(What is asked): In the rows below, how many lines contain the string "xmlns"? Reply with the number only.

++++ Data to use

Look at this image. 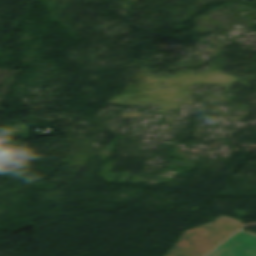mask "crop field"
I'll return each mask as SVG.
<instances>
[{
  "mask_svg": "<svg viewBox=\"0 0 256 256\" xmlns=\"http://www.w3.org/2000/svg\"><path fill=\"white\" fill-rule=\"evenodd\" d=\"M243 225L220 216L215 221L188 230L166 256H203Z\"/></svg>",
  "mask_w": 256,
  "mask_h": 256,
  "instance_id": "8a807250",
  "label": "crop field"
},
{
  "mask_svg": "<svg viewBox=\"0 0 256 256\" xmlns=\"http://www.w3.org/2000/svg\"><path fill=\"white\" fill-rule=\"evenodd\" d=\"M208 256H256V234L241 230Z\"/></svg>",
  "mask_w": 256,
  "mask_h": 256,
  "instance_id": "ac0d7876",
  "label": "crop field"
}]
</instances>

++++++++

(The answer): 2